КНР делает только первые и не слишком уверенные шаги на пути глобального лидерства, и в интересах России здесь максимально помочь своему стратегическому союзнику — по целому ряду причин.
Прежде всего, усиление «красного дракона» неизбежно приведет к нарастанию конфликтного потенциала по линии США—КНР, соответственно, снизив напряженность американо-российского взаимодействия, да и взаимодействия с «коллективным Западом» в целом.
Во-вторых, обладая почти идеально комплементарным КНР сырьевым, научно-технологическим, военным и геополитическим потенциалом, Россия вправе рассчитывать на особый статус в отношениях с ним: и сегодня, и, в особенности, на перспективу,— поскольку ни одно другое государство современного мира не в состоянии оказать Китаю практически всю необходимую ему для выхода на безусловную позицию глобального лидера помощь. Именно эту позицию российский президент озвучил в своих выступлениях на проходившем 14-15 мая в китайской столице международном форуме «Один пояс, один путь», настаивая на том, что деятельность официального Пекина по реализации своих инициатив в рамках ЭЗНШП не должна препятствовать планам проводимой под российской эгидой евразийской интеграции и обязана координироваться с ними. «Именно с таким подходом мы считаем возможным рассматривать повестку дня, предложенную сегодня Китайской Народной Республикой», — подчеркнул Владимир Путин. Примут ли эту российскую позицию наши партнеры из КНР: не к сведению, а к исполнению, — вопрос пока открытый, но, пожалуй, это была весьма своевременно сделанная коррекция: именно сейчас, пережив угрозу выдвижения практически к собственному побережью сразу трёх из девяти авианосных ударных групп США, значение военных аспектов российско-китайского стратегического союза для товарищей из Чжуннаньхая выглядит предельно актуальным.

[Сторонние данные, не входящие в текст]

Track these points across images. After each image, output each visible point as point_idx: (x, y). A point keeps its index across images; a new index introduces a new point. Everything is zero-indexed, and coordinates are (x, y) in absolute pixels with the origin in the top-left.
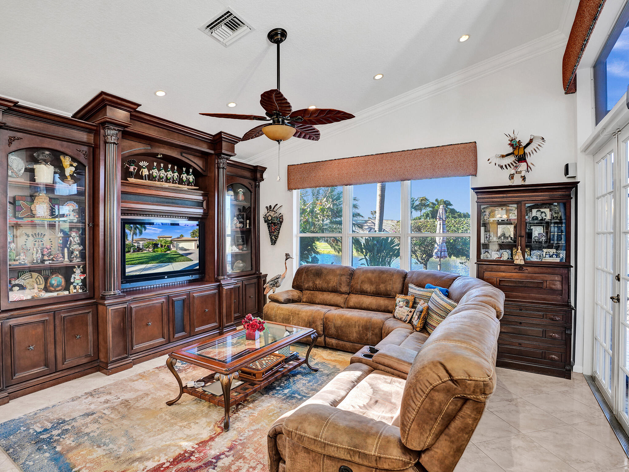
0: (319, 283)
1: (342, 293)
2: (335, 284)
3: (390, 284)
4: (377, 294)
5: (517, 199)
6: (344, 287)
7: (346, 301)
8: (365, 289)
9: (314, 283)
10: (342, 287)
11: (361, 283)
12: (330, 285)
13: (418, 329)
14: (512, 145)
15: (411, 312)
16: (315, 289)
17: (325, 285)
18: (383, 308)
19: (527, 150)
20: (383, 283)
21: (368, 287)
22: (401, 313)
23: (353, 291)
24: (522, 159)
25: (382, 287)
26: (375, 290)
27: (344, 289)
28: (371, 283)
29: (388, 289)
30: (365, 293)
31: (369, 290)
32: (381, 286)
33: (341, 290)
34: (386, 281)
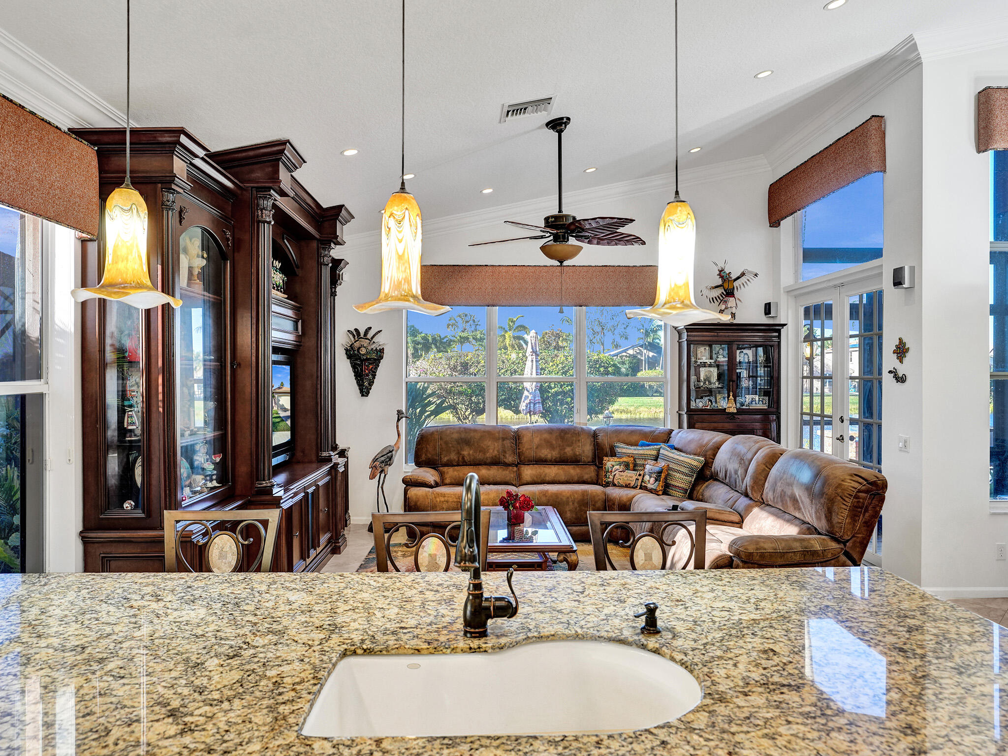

Тем более, что действующий американский президент продемонстрировал, что не испытывает никаких комплексов насчёт помахать дубинкой, а от предупреждений о начале ударов «томагавками», в принципе, может и отказаться.
Здесь нет никакого «политического цинизма» — достаточно напомнить о том, что КНР держит в своих золотовалютных запасах более чем на триллион долларов treasures американского казначейства, то есть минимум на эту сумму прямо вкладывается в экономику США. Примерно таков порядок цены выданного «красному Китаю» входного билета на мировые рынки. И если администрация Трампа периодически грозит объявить этот билет недействительным и требует доплатить за него в виде новых пошлин на китайские товары и услуги, то комплексная поддержка китайских союзников со стороны России вряд ли должна рассматриваться как бессрочный и бесплатный «бонус» к этому билету. Тем более, что на внешнеполитических фронтах российские успехи уже очевидны для всех и неоспоримы, а тезис об «агрессивной России», любыми средствами стремящейся восстановить своё влияние во всём мире, в глобальных масс-медиа сегодня так же популярен, как во времена Обамы был популярен тезис об «изолированной стране, с порванной в клочья западными санкциями экономикой», которая с минуты на минуту должна подписать полную и безоговорочную капитуляцию на условиях США и их союзников.
Что, впрочем, ничуть не отменяет необходимости отказа Кремля от «вашингтонского консенсуса» в социально-экономической сфере и перехода к более вменяемому использованию российских ресурсов, включая советский «запас прочности», которые, несомненно, велики, но отнюдь не бесконечны, — в противном случае не исключены самые катастрофические последствия, вплоть до гражданской войны «всех против всех» и утраты Российской Федерацией государственного единства. Вот такие вот мысли могли проноситься в голове Владимира Путина.